# Directions for this task
Each line that includes "Adenocarcinoma" must be copied from the records.

** Opening Source material block **

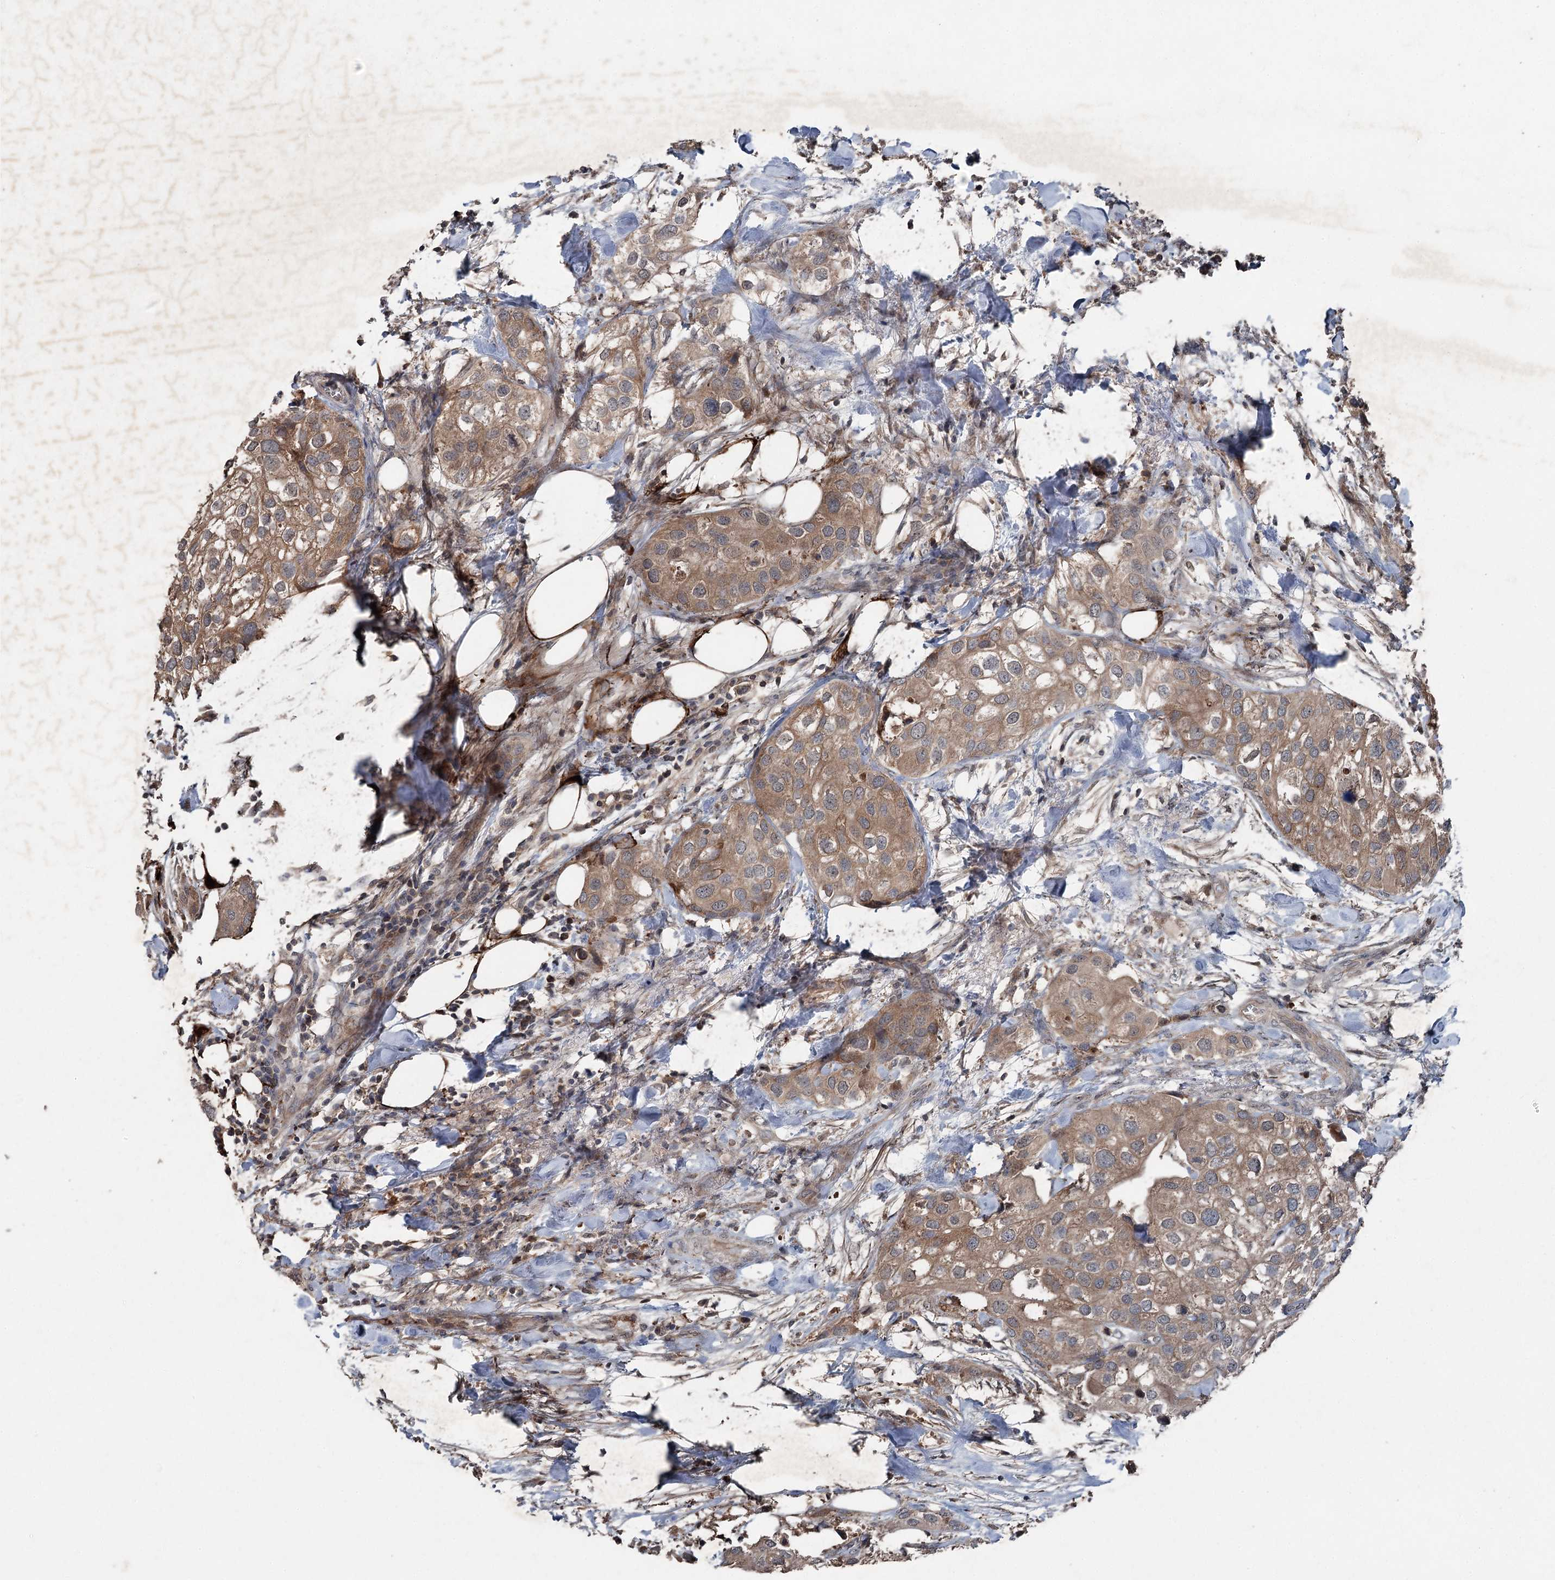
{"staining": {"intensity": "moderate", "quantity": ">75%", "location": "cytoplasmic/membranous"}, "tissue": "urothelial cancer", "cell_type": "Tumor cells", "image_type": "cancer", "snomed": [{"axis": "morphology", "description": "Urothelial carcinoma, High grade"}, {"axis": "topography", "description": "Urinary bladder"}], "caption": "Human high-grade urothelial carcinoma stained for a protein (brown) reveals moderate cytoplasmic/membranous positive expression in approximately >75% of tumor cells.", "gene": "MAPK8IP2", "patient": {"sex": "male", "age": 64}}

** Closing Source material block **
** Opening Source material block **

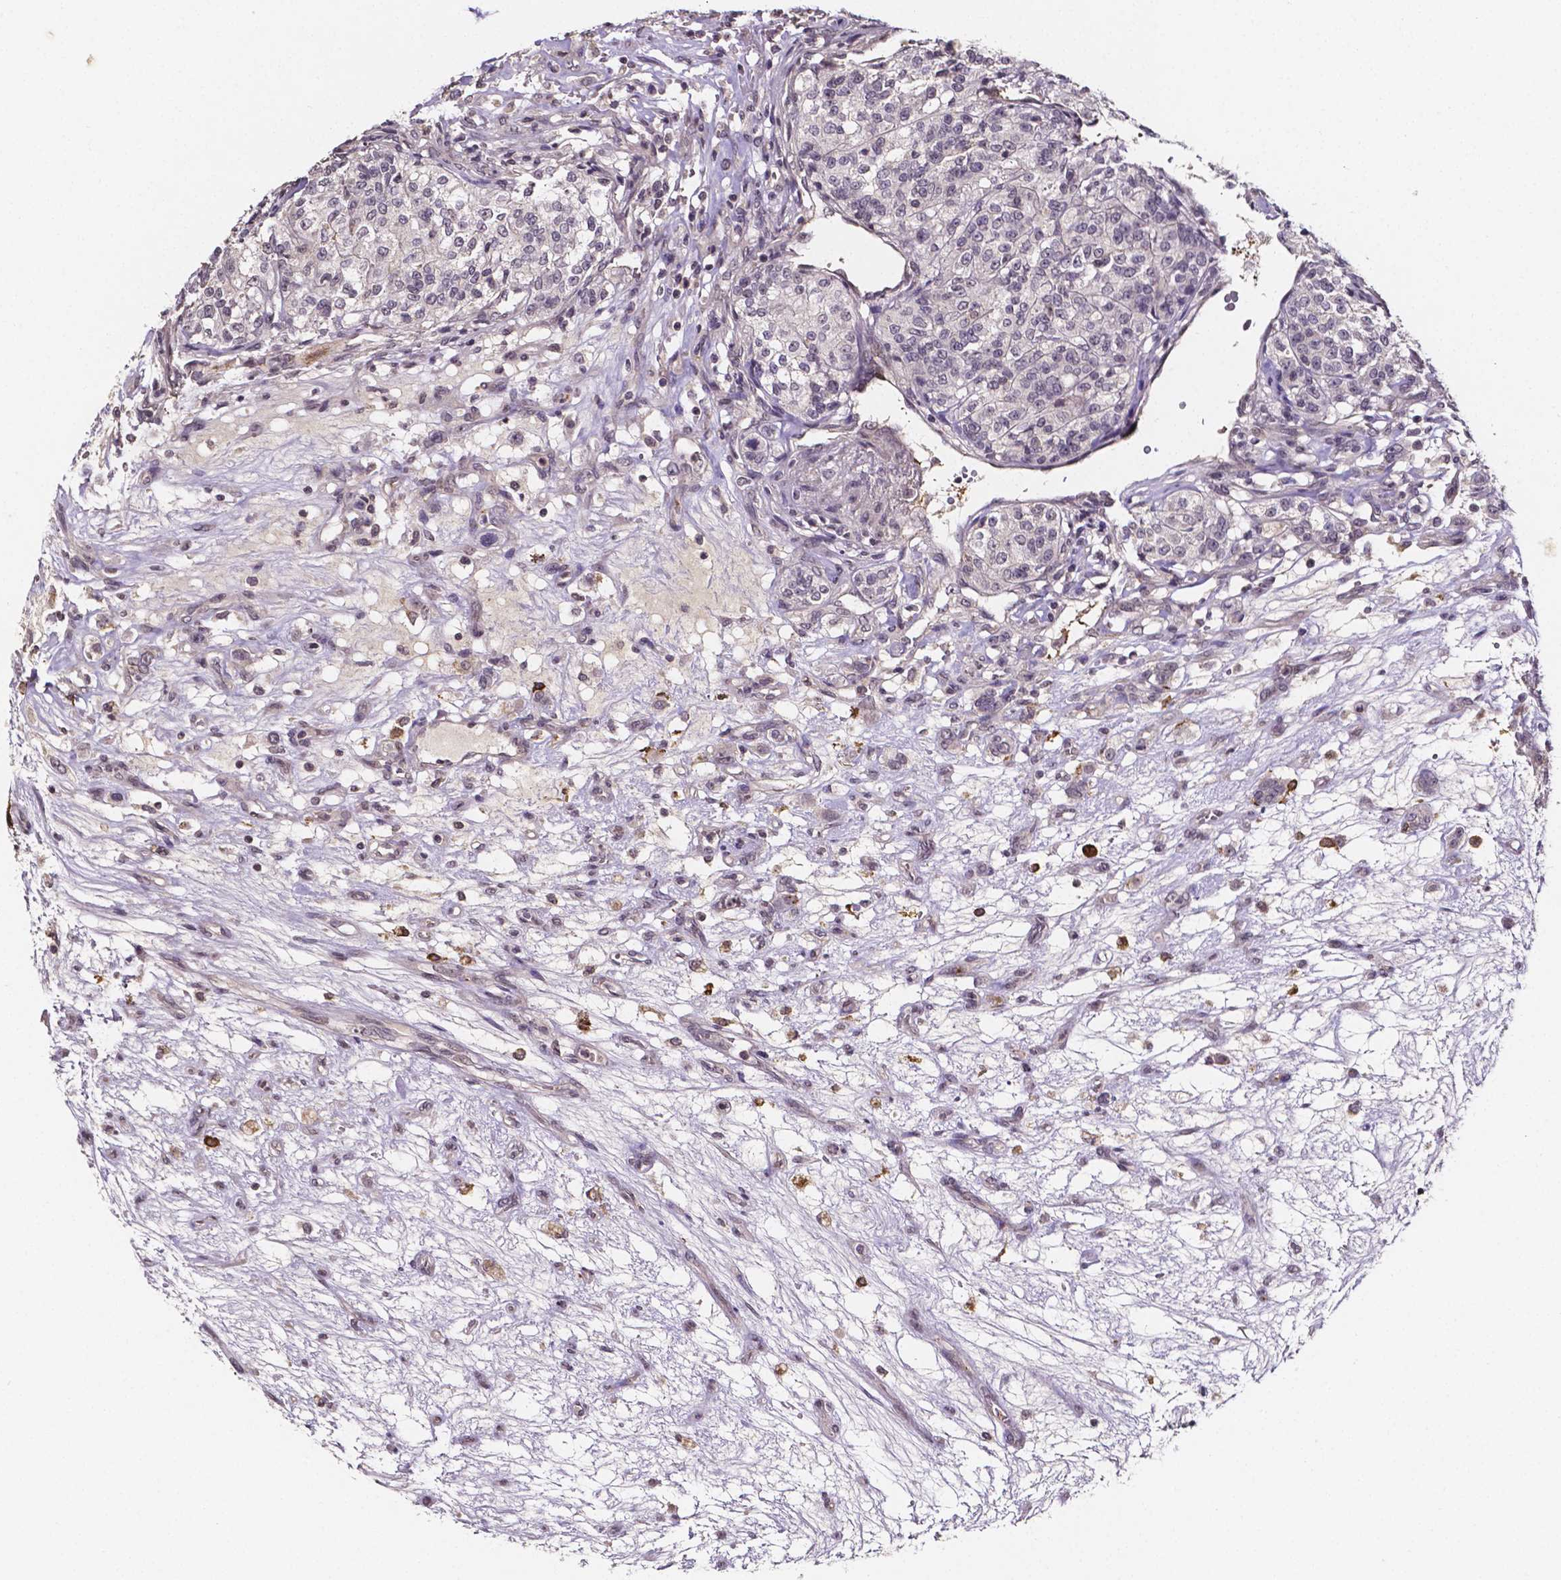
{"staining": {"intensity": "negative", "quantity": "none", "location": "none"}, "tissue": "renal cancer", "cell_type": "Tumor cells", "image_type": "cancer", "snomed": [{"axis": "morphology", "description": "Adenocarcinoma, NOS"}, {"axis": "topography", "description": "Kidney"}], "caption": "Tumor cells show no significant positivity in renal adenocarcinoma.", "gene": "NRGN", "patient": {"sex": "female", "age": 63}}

** Closing Source material block **
** Opening Source material block **

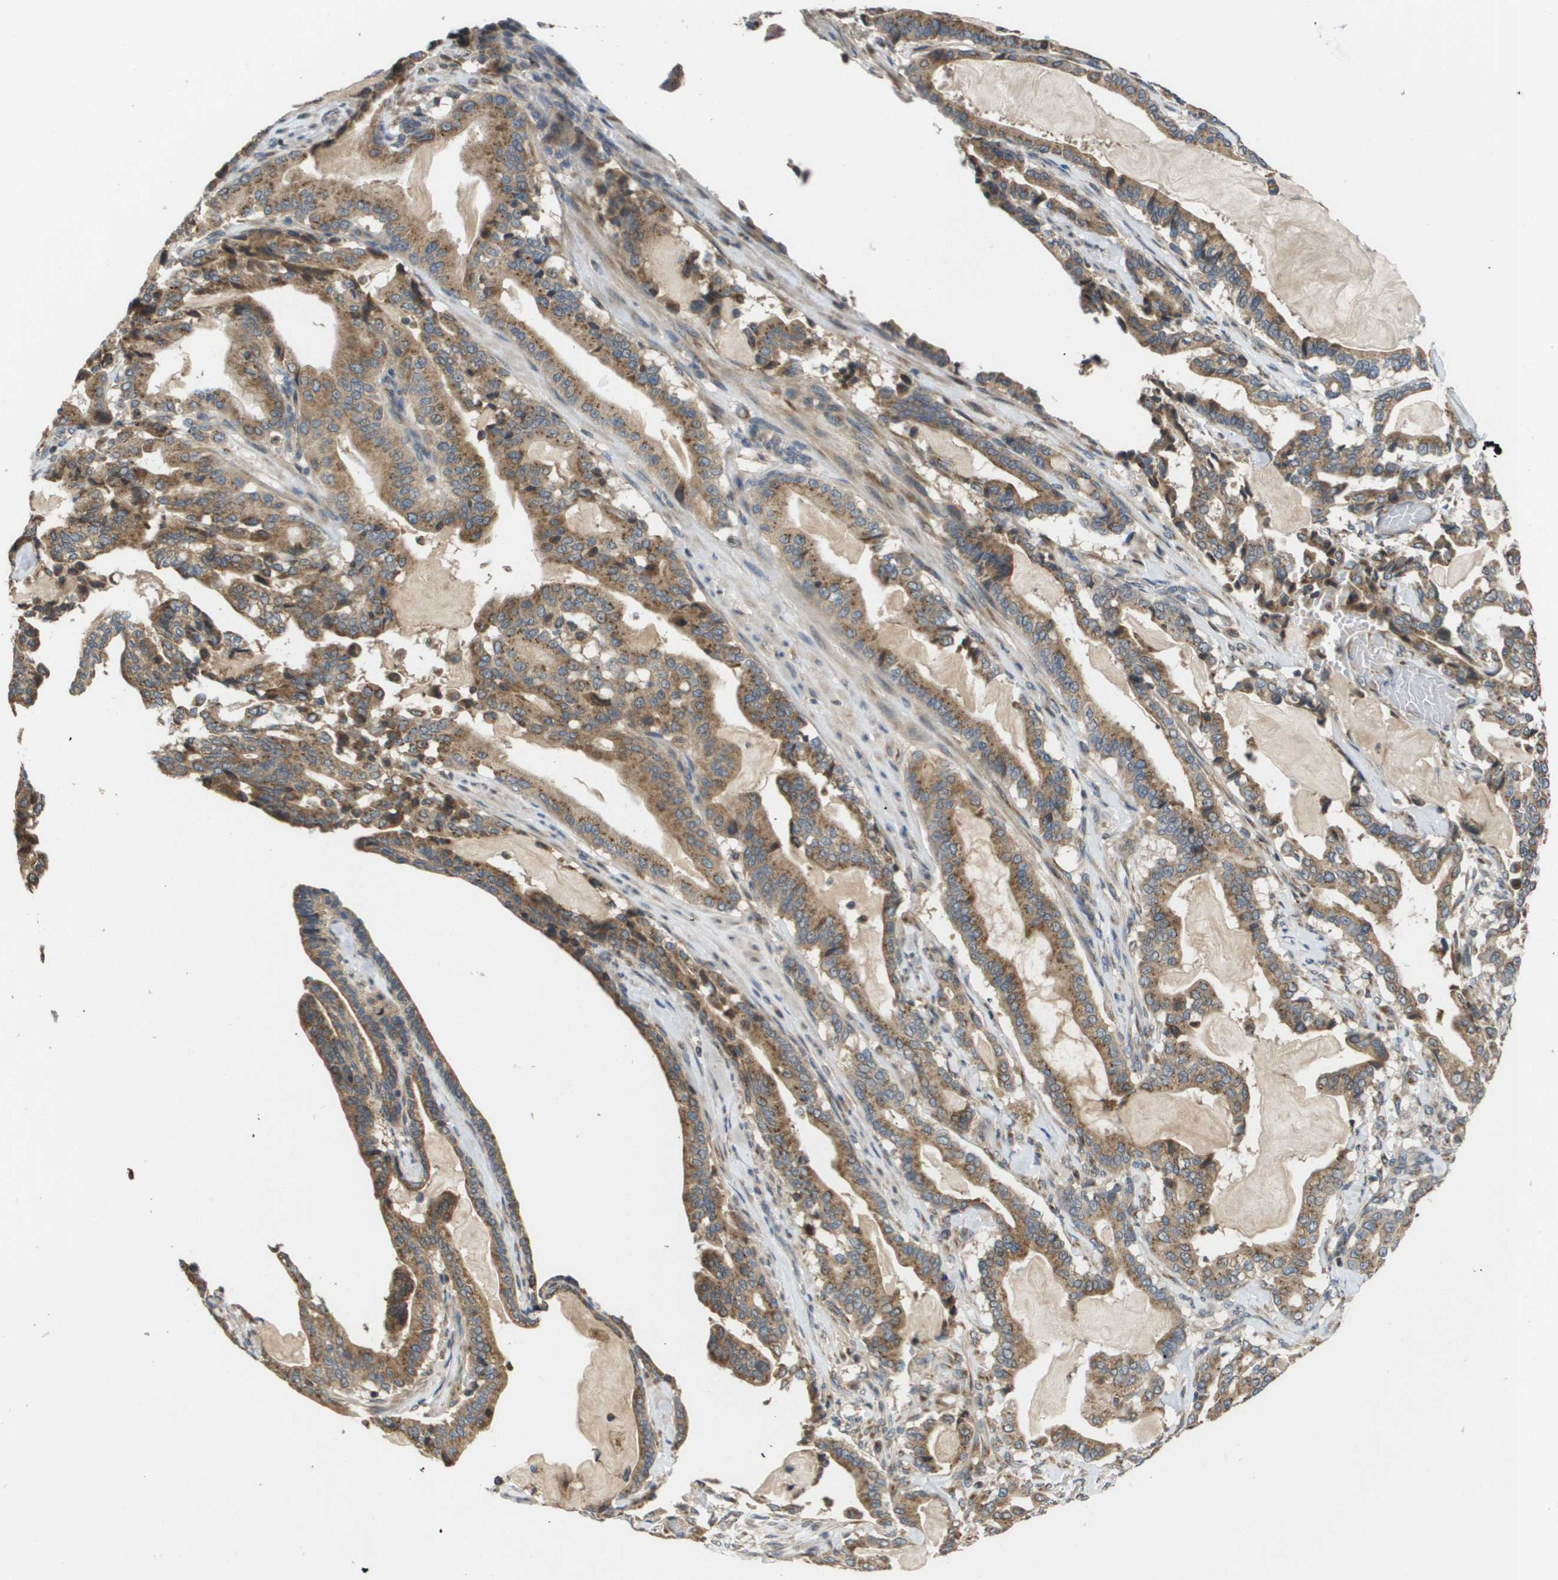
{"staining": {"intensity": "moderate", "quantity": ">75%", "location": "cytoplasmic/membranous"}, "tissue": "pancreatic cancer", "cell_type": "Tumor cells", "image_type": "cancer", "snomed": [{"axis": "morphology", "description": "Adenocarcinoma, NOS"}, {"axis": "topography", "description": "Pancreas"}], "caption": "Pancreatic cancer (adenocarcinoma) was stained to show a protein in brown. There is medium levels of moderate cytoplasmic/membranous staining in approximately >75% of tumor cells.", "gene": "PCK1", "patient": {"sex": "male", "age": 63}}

** Closing Source material block **

# Written answer
{"staining": {"intensity": "negative", "quantity": "none", "location": "none"}, "tissue": "renal cancer", "cell_type": "Tumor cells", "image_type": "cancer", "snomed": [{"axis": "morphology", "description": "Adenocarcinoma, NOS"}, {"axis": "topography", "description": "Kidney"}], "caption": "Tumor cells show no significant positivity in renal adenocarcinoma.", "gene": "NRGN", "patient": {"sex": "female", "age": 63}}
{"staining": {"intensity": "moderate", "quantity": ">75%", "location": "cytoplasmic/membranous"}, "tissue": "pancreatic cancer", "cell_type": "Tumor cells", "image_type": "cancer", "snomed": [{"axis": "morphology", "description": "Adenocarcinoma, NOS"}, {"axis": "topography", "description": "Pancreas"}], "caption": "Pancreatic cancer (adenocarcinoma) was stained to show a protein in brown. There is medium levels of moderate cytoplasmic/membranous staining in approximately >75% of tumor cells.", "gene": "PCK1", "patient": {"sex": "male", "age": 63}}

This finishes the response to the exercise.